Experimental study of the bistatic acoustic scattering from cylindrical shell

Abstract

The acoustic scattering technique is a powerful tool in the non-destructive control and evaluation of structures. In many real applications, it is important to study the acoustic scattering in bistatic configuration (the emitter is far from the receiver) since it allows to give multiple viewpoints of the considered structure. The present paper investigates both theoretically and experimentally the acoustic scattering in different viewpoints of a cylindrical shell. To analyse the bistatic evolution of the acoustic scattering, we call upon the clockwise and counterclockwise waves propagating on the cylindrical shell. The use of time–angle representation gives a map of the different waves circumnavigating around the shell. This representation allows to show the chronological evolution of the acoustic scattering as a function of the azimuthal angle. The conducted spectral analysis reveals that the frequency content of the scattered acoustic response varies from one location to another. The majority of the resonant frequencies can be detected in the monostatic configuration (the emitter and receiver are co-located).

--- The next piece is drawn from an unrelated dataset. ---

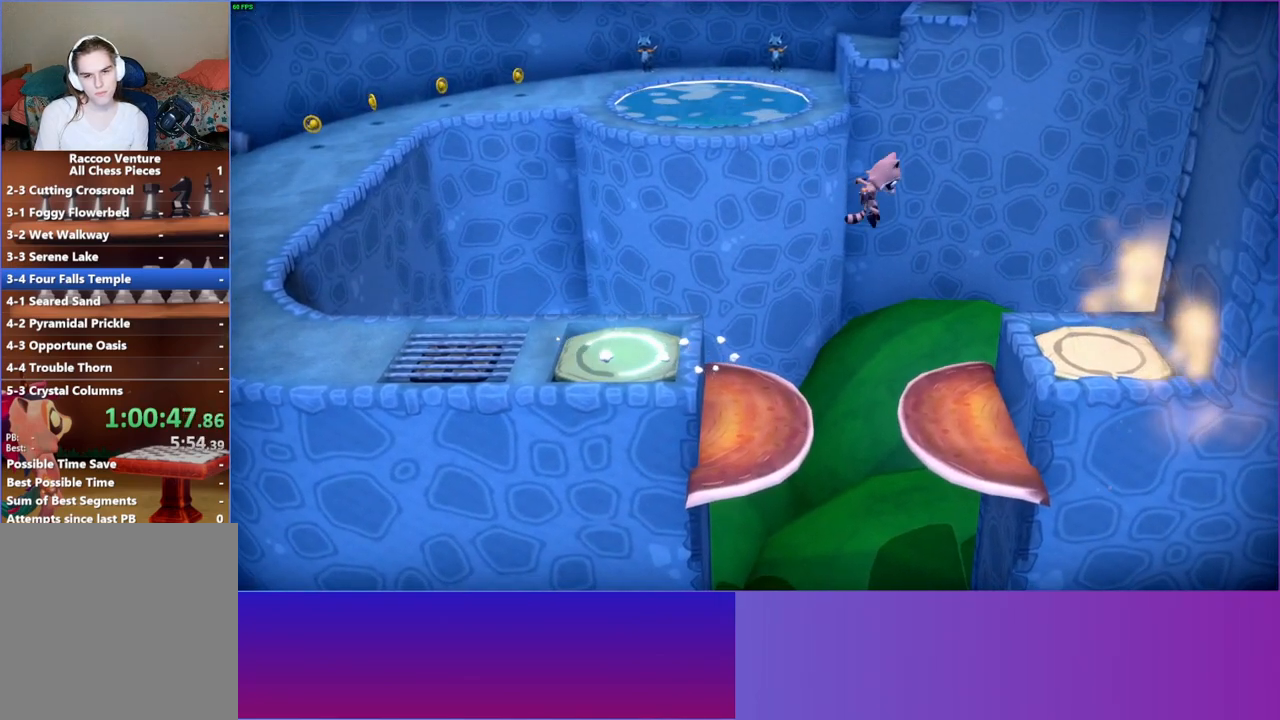
{"buttons": ["A"], "left_stick": "right", "right_stick": "center", "events": [[167, "left_stick", "up-right"], [383, "A", "down"], [400, "left_stick", "right"]]}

The application of the time–frequency method on the experimental acoustic signals recorded in different viewpoints of the shell allows to analyse and follow the time and frequency shifts of the clockwise and counterclockwise waves propagating on the cylindrical structure. The echo patterns observed in the time–frequency plane are used to estimate the arrival times of the clockwise and counterclockwise waves as a function of the azimuthal angle. Based on the obtained arrival times, we estimate the delay between the clockwise and counterclockwise waves and therefore their group velocities.